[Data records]
* start *

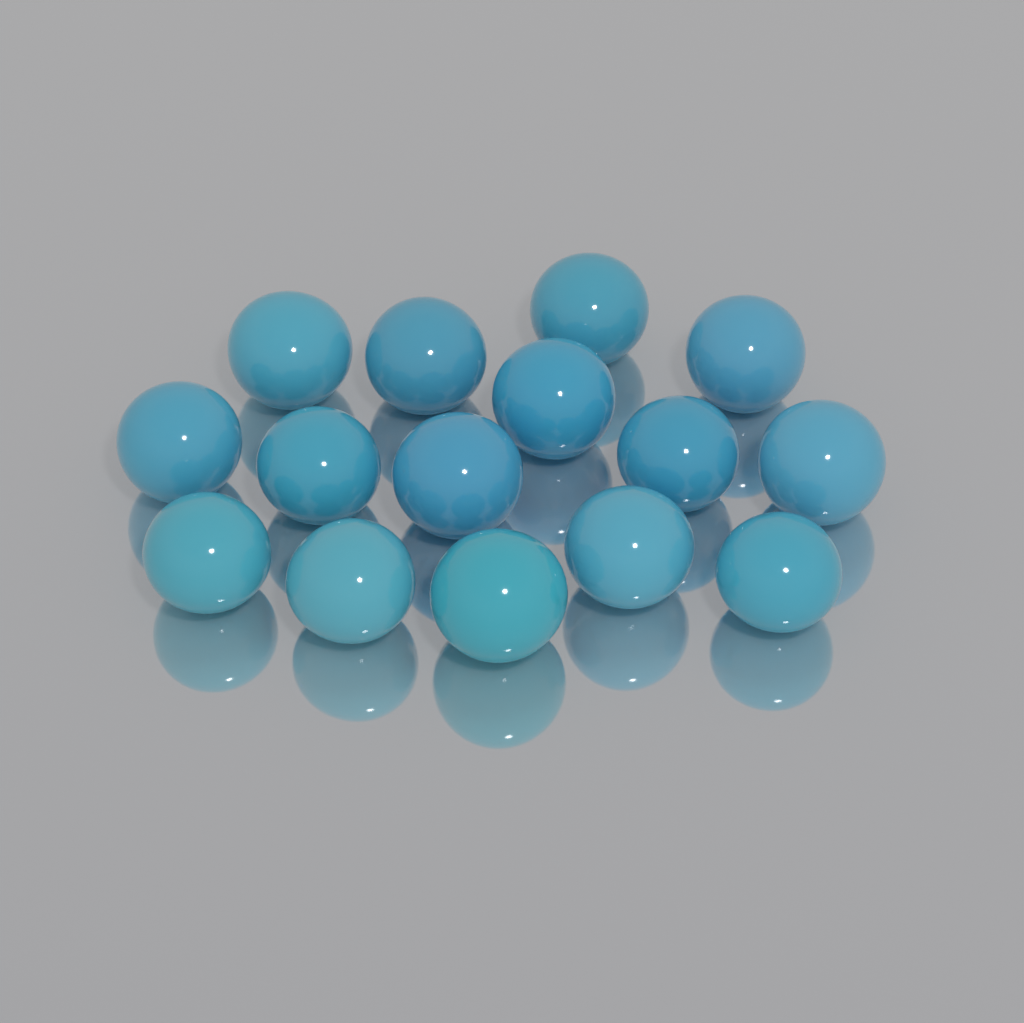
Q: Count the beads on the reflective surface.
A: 15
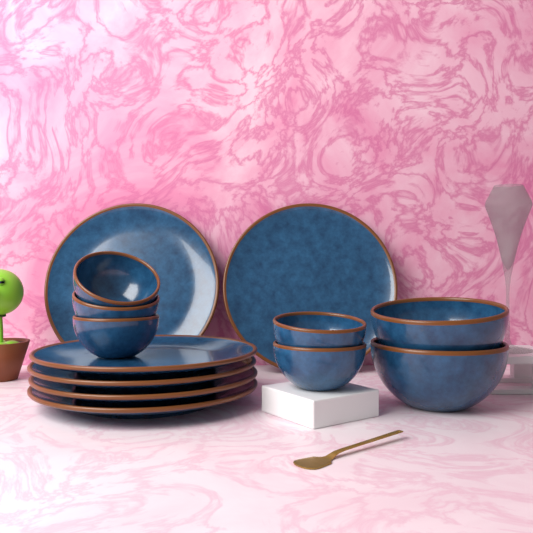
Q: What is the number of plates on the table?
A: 6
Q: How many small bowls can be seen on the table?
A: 5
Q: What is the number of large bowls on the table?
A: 2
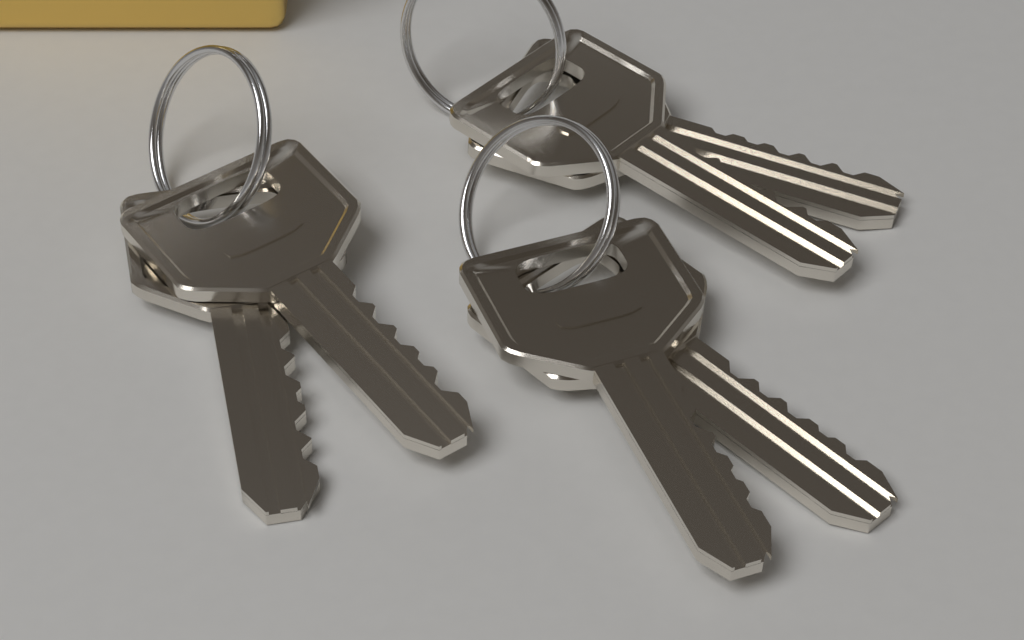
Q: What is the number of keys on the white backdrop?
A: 6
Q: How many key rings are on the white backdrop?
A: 3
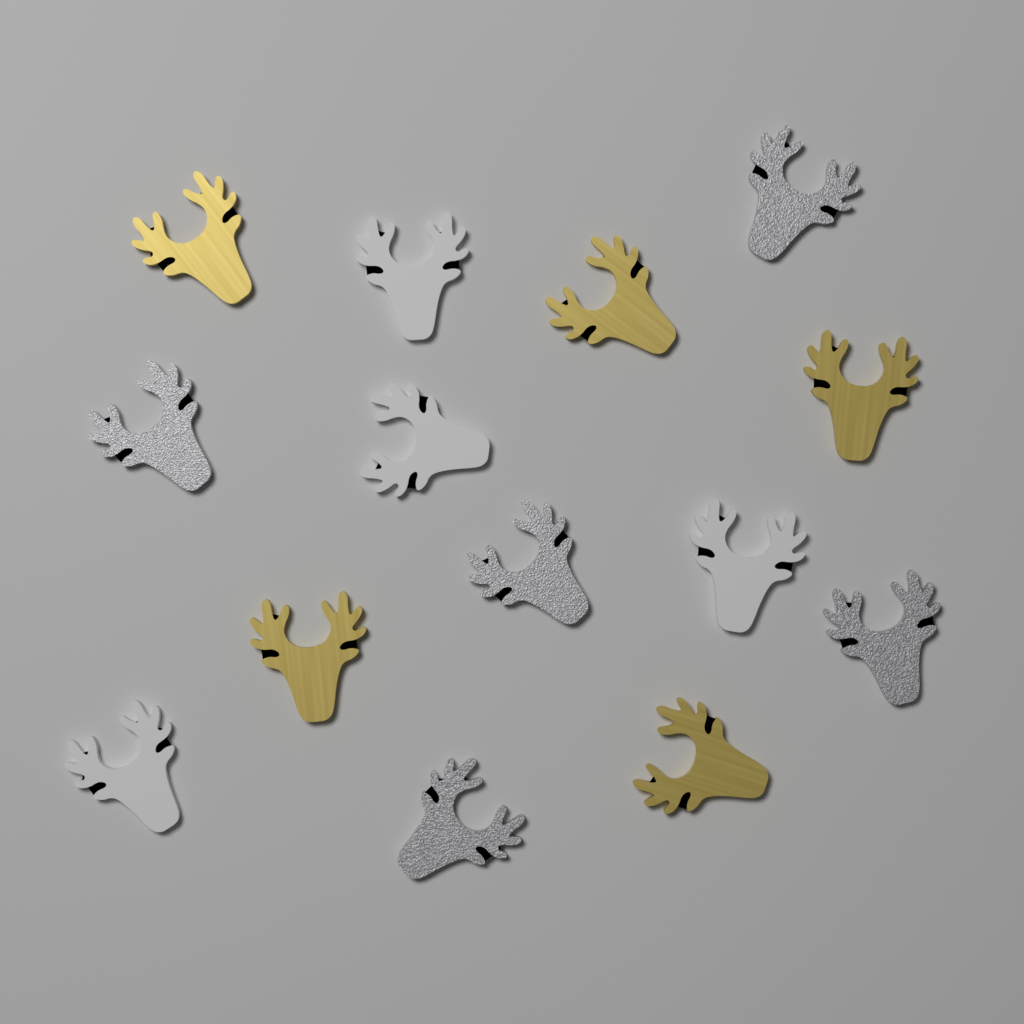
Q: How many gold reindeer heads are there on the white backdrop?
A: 5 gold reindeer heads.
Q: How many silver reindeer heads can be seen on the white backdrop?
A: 5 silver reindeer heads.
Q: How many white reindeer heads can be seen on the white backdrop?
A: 4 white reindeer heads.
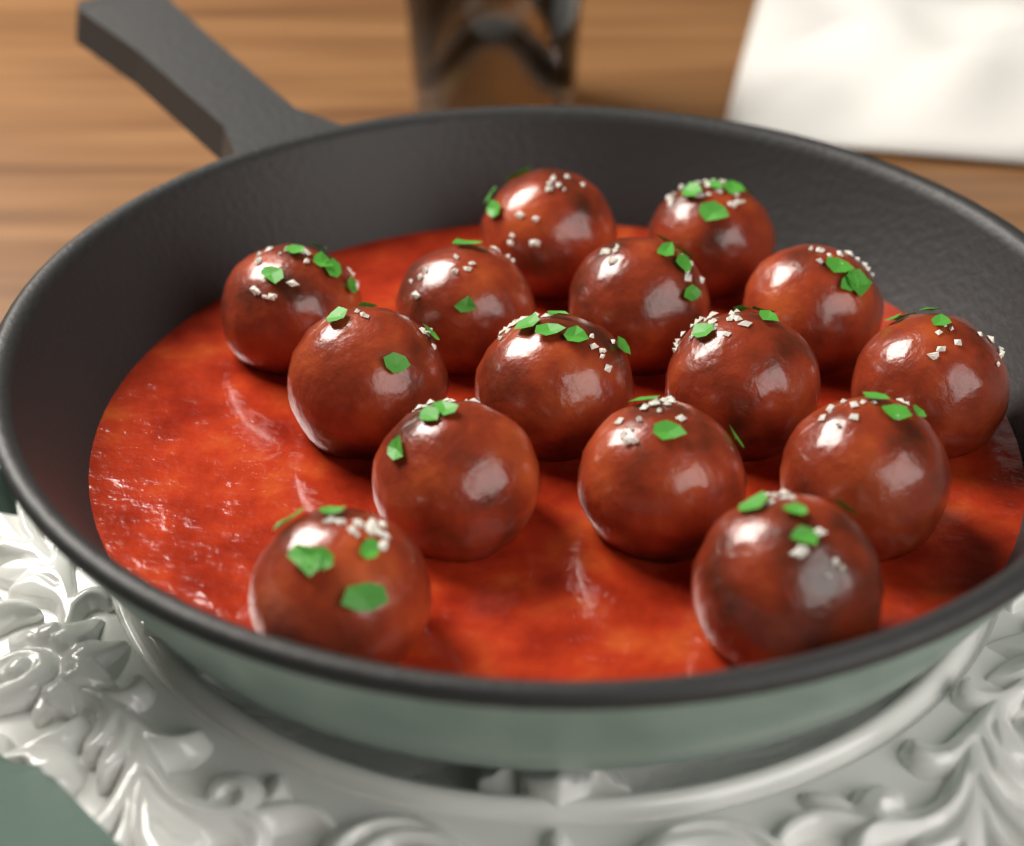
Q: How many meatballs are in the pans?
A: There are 15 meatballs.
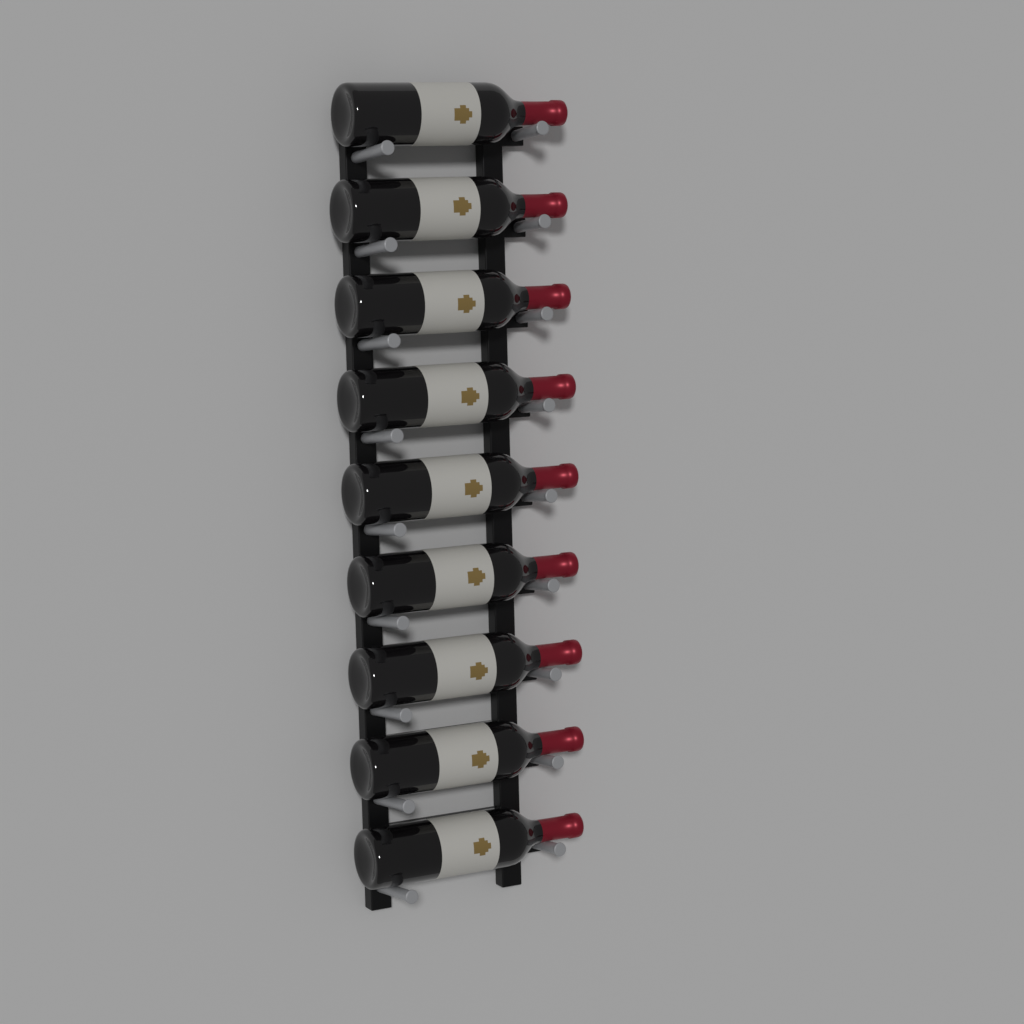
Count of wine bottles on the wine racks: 9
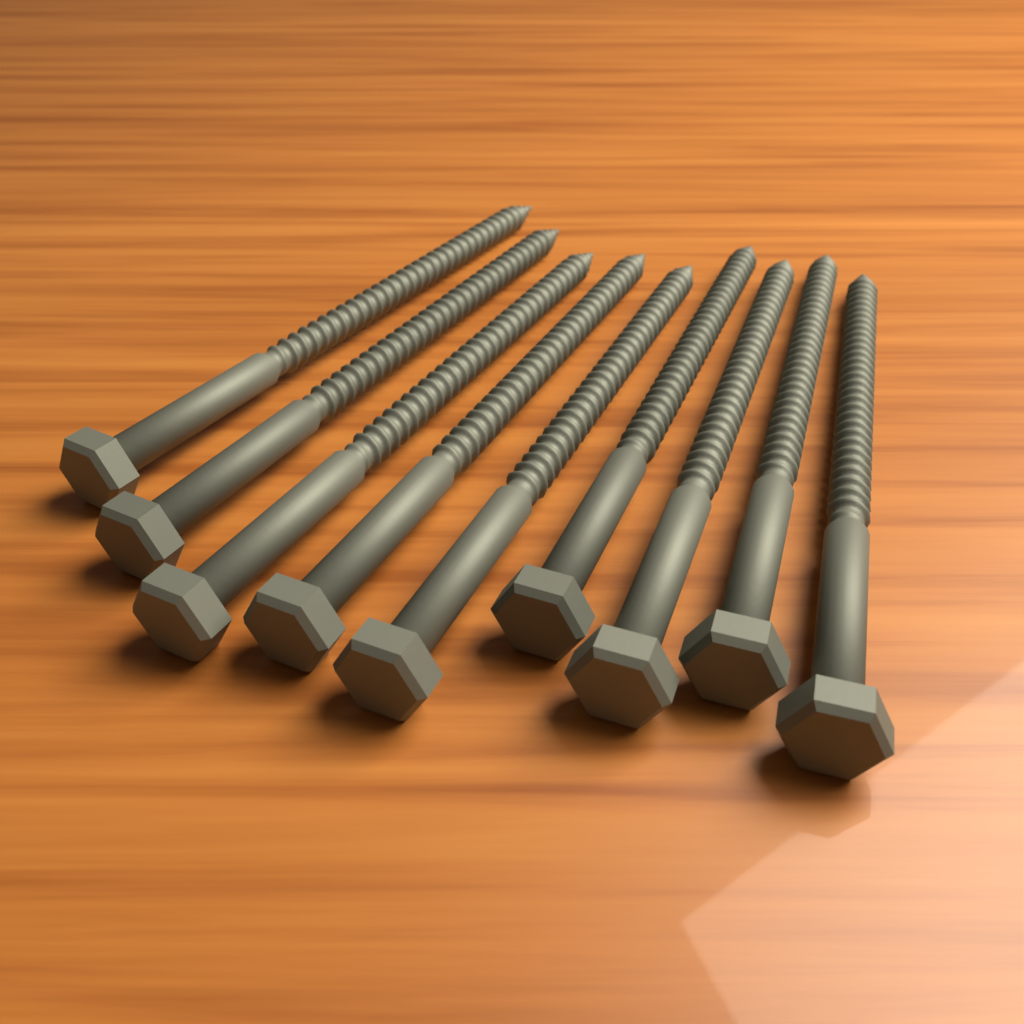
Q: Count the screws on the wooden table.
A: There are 9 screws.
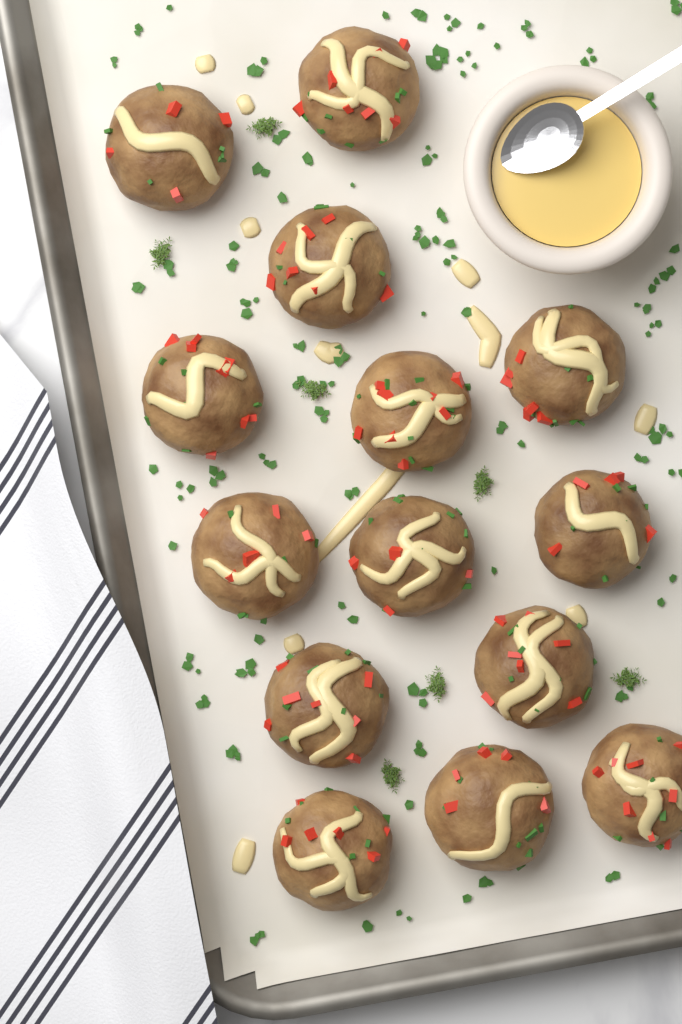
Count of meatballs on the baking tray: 14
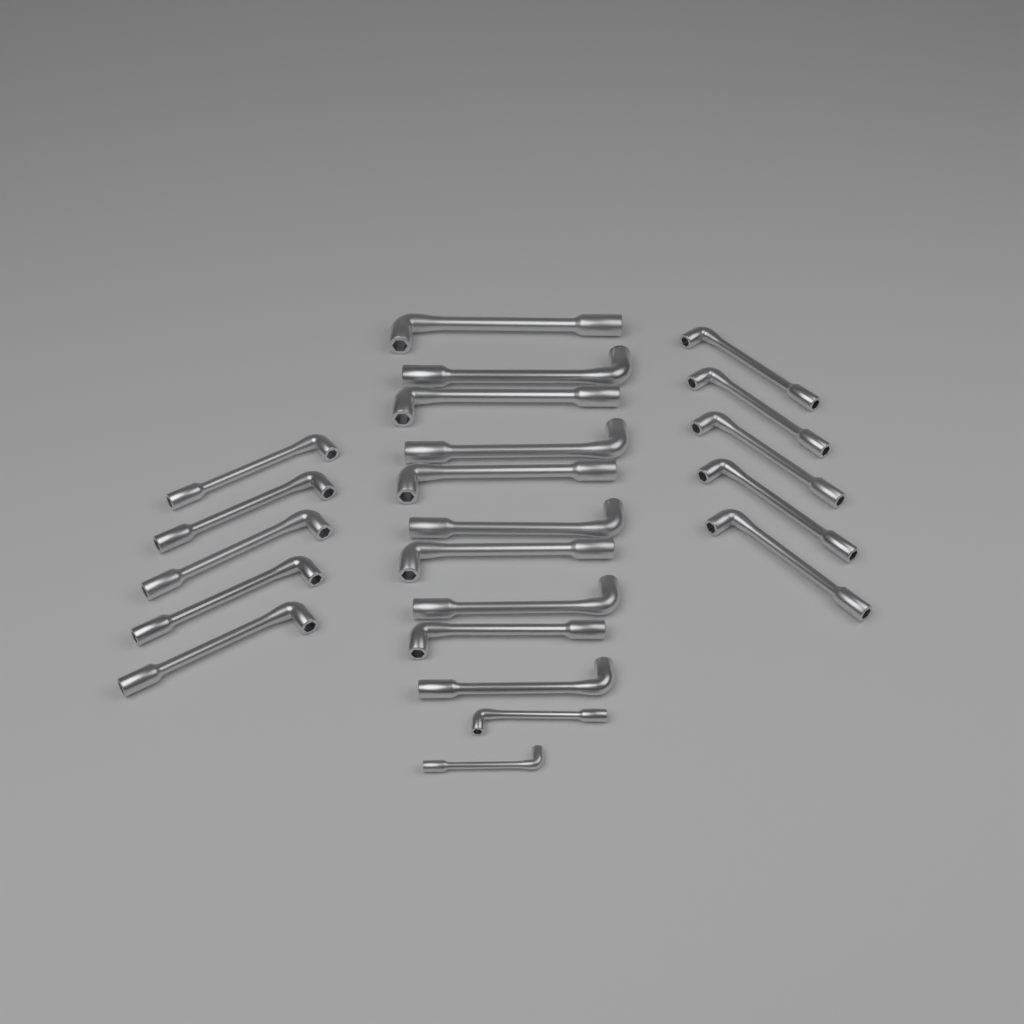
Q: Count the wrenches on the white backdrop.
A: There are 22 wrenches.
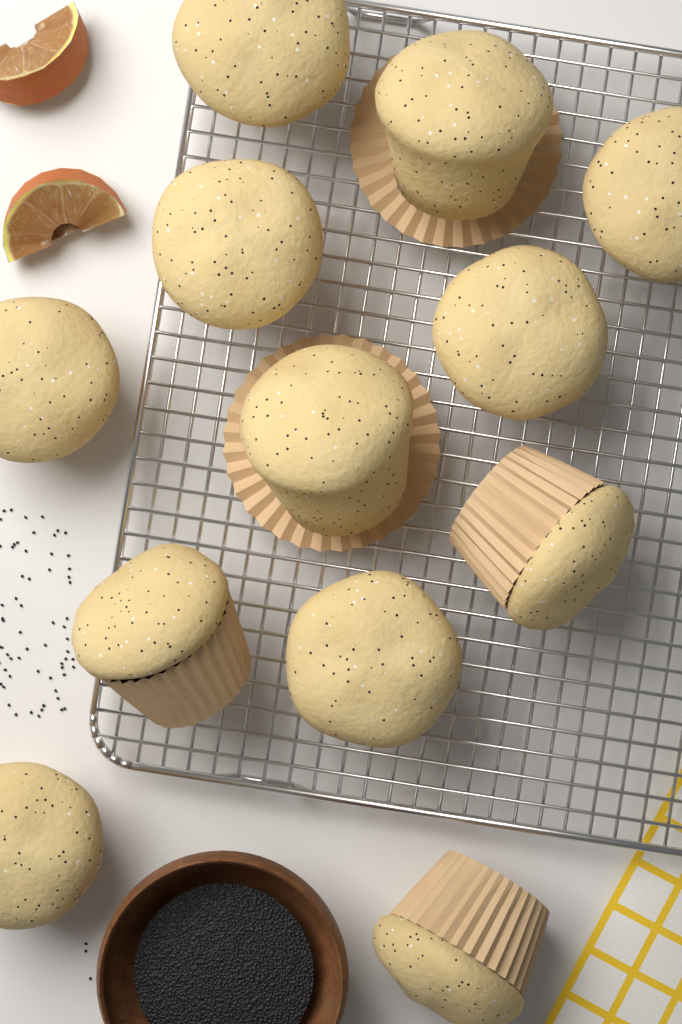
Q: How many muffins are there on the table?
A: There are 12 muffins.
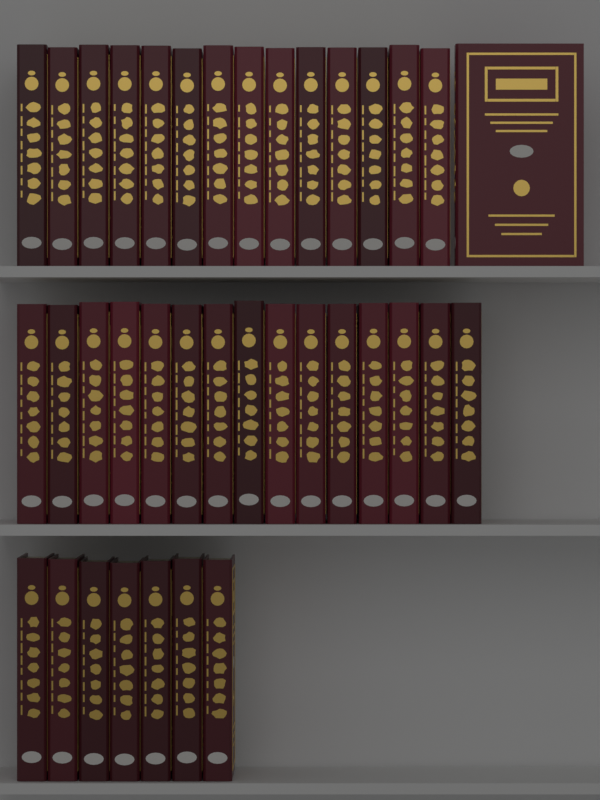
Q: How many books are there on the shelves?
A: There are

* end *

**WHAT IS REQUIRED**
Copy the material word for word, starting at the line that contains "Q: Count the wrenches on the white backdrop." and running through the last line. Leave the pictures out.

**FINAL RESULT**
Q: Count the wrenches on the white backdrop.
A: There are 22 wrenches.
Q: How many muffins are there on the table?
A: There are 12 muffins.
Q: How many books are there on the shelves?
A: There are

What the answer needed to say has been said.